Clear benefits with regard to glucose requirements are achieved when reducing PGI activity in whole-cell yeast bioreductions (Katz et al. 2002, 2003a). PGI works as a shunt between the pentose phosphate pathway (PPP) and the glycolysis; therefore, strains with reduced PGI activity display a restricted in vivo glucose consumption rate, which significantly lower co-substrate requirement (Katz et al. 2002). However, strains with altered PGI level grow poorly if not provided with a well-balanced mixture of fructose and glucose to supply metabolites for both pathways (Aguilera 1986). Our fed-batch yeast cultivation indeed indicated that further optimisation would be required for large-scale cultivation of strains with reduced PGI activity.

Substrate inhibition has previously limited the bioreduction of diketone 1 by recombinant yeast strains. Both reduction rate and metabolism were reported to gradually decrease at concentrations above 5 g/l, ending with an almost complete stop at 16 g/l (Katz et al. 2002). On the contrary, we observed very high yeast reduction rates above 30 g/l for strains with similar background. One difference between the two studies concerned the substrate preparation. In the previous study, diketone 1 was produced by the method of Almqvist et al. (1993), and reported to be of only >90% purity, whereas an improved method (Widegren et al. 2006) and an additional purification step were used in the present study. It is conceivable that inhibitory hydrophilic side products generated in the synthesis of diketone 1 may have been present in earlier work. We therefore recommend that acidic residues from the reagents in the synthesis of diketone 1 are removed by washing with sodium hydrogen carbonate. The comparison of the inhibition patterns of the two strains expressing YDR368w and YMR226c revealed a similar response to elevated substrate concentrations, indicating a general inhibition of yeast rather than specific enzymatic inhibition. The reduced glucose consumption observed at higher substrate concentrations also pointed in the same direction.

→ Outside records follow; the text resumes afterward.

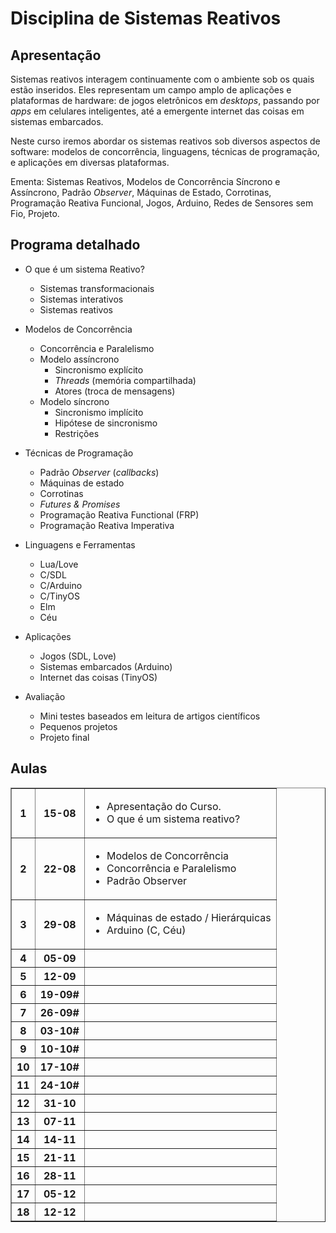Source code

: <title>Disciplina de Sistemas Reativos</title>
<meta http-equiv="Content-Type" content="text/html; charset=UTF-8"/></p>

Disciplina de Sistemas Reativos
===============================

Apresentação
------------

Sistemas reativos interagem continuamente com o ambiente sob os quais estão 
inseridos.
Eles representam um campo amplo de aplicações e plataformas de hardware:
de jogos eletrônicos em *desktops*, passando por *apps* em celulares 
inteligentes, até a emergente internet das coisas em sistemas embarcados.

Neste curso iremos abordar os sistemas reativos sob diversos aspectos de 
software: modelos de concorrência, linguagens, técnicas de programação, e 
aplicações em diversas plataformas.

Ementa: Sistemas Reativos, Modelos de Concorrência Síncrono e Assíncrono, 
Padrão *Observer*, Máquinas de Estado, Corrotinas, Programação Reativa 
Funcional, Jogos, Arduino, Redes de Sensores sem Fio, Projeto.

Programa detalhado
------------------

* O que é um sistema Reativo?
    - Sistemas transformacionais
    - Sistemas interativos
    - Sistemas reativos

* Modelos de Concorrência
    - Concorrência e Paralelismo
    - Modelo assíncrono
        - Sincronismo explícito
        - *Threads* (memória compartilhada)
        - Atores (troca de mensagens)
    - Modelo síncrono
        - Sincronismo implícito
        - Hipótese de sincronismo
        - Restrições

* Técnicas de Programação
    - Padrão *Observer* (*callbacks*)
    - Máquinas de estado
    - Corrotinas
    - *Futures & Promises*
    - Programação Reativa Functional (FRP)
    - Programação Reativa Imperativa

* Linguagens e Ferramentas
    - Lua/Love
    - C/SDL
    - C/Arduino
    - C/TinyOS
    - Elm
    - Céu

* Aplicações
    - Jogos (SDL, Love)
    - Sistemas embarcados (Arduino)
    - Internet das coisas (TinyOS)

* Avaliação
    - Mini testes baseados em leitura de artigos científicos
    - Pequenos projetos
    - Projeto final

<!-- - Escolher uma outra ferramenta e discutir o modelo de execução. -->

Aulas
-----

<table border="1" cellspacing="0" cellpadding="20">
<tr><th>1</th><th>15-08</th><td>
<ul>
    <li> Apresentação do Curso.
    <li> O que é um sistema reativo?
</ul>
<!--
    Avaliação.
    Github.
    Artigos.
-->
</td></tr>
<tr><th>2</th><th>22-08</th><td>
<ul>
    <li> Modelos de Concorrência
    <li> Concorrência e Paralelismo
    <li> Padrão Observer
</ul>
<!--
    Exemplo do Blink.
    Esquemas de implementação do modelo síncrono.
    Padrão observer (similaridades com a impl. sinc.)
    - Onde aparece nas linguagens? OO/Swing, Android/?
    - C/SDL
    - C/Arduino
    - Lua/Love
        Primeira tarefa que envolva uma máquina de estados potencialmente 
        hierárquica.
-->
</td></tr>
<tr><th>3</th><th>29-08</th><td>
<ul>
    <li> Máquinas de estado / Hierárquicas
    <li> Arduino (C, Céu)
</ul>
</td></tr>
<tr><th>4</th><th>05-09</th><td></td></tr>
<tr><th>5</th><th>12-09</th><td></td></tr>
<tr><th>6</th><th>19-09#</th><td></td></tr>
<tr><th>7</th><th>26-09#</th><td></td></tr>
<tr><th>8</th><th>03-10#</th><td></td></tr>
<tr><th>9</th><th>10-10#</th><td></td></tr>
<tr><th>10</th><th>17-10#</th><td></td></tr>
<tr><th>11</th><th>24-10#</th><td></td></tr>
<tr><th>12</th><th>31-10</th><td></td></tr>
<tr><th>13</th><th>07-11</th><td></td></tr>
<tr><th>14</th><th>14-11</th><td></td></tr>
<tr><th>15</th><th>21-11</th><td></td></tr>
<tr><th>16</th><th>28-11</th><td></td></tr>
<tr><th>17</th><th>05-12</th><td></td></tr>
<tr><th>18</th><th>12-12</th><td></td></tr>
</table>
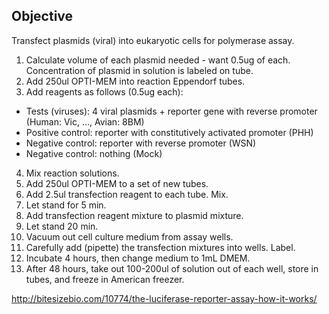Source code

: ## Objective

Transfect plasmids (viral) into eukaryotic cells for polymerase assay.

1. Calculate volume of each plasmid needed - want 0.5ug of each. Concentration of plasmid in solution is labeled on tube.
2. Add 250ul OPTI-MEM into reaction Eppendorf tubes.
3. Add reagents as follows (0.5ug each):
  - Tests (viruses): 4 viral plasmids + reporter gene with reverse promoter (Human: Vic, ..., Avian: 8BM)
  - Positive control: reporter with constitutively activated promoter (PHH)
  - Negative control: reporter with reverse promoter (WSN)
  - Negative control: nothing (Mock)
4. Mix reaction solutions.
5. Add 250ul OPTI-MEM to a set of new tubes.
6. Add 2.5ul transfection reagent to each tube. Mix.
7. Let stand for 5 min.
8. Add transfection reagent mixture to plasmid mixture.
9. Let stand 20 min.
10. Vacuum out cell culture medium from assay wells.
11. Carefully add (pipette) the transfection mixtures into wells. Label.
12. Incubate 4 hours, then change medium to 1mL DMEM.
13. After 48 hours, take out 100-200ul of solution out of each well, store in tubes, and freeze in American freezer.

http://bitesizebio.com/10774/the-luciferase-reporter-assay-how-it-works/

In addition to batch experiments, two-phase and fed-batch systems were evaluated as means to improve yield and product titre by decreasing the substrate/product inhibition. However, no solvent combining good extracting properties for both substrate and product and high biocompatibility was identified for the two-phase systems. In addition, the fed-batch approach showed little difference compared to the batch mode whilst requiring careful fine-tuning of the feed rate as well as numerous experiments for optimisation. Therefore, the batch mode was found to be the more suitable set-up for bioreduction of diketone 1. In batch mode, a difference of two orders of magnitude in scale did not influence the reaction rate, whereas pH was shown to be very important for the yeast activity. Using pH control, it was possible to reach full conversion with high stereoselectivity, even when using fed-batch grown cells. In conclusion, the excellent stereoselectivity, high product titre and convenient workup described herein make this process well suited for laboratory scale production of pure ketoalcohol (-)-2.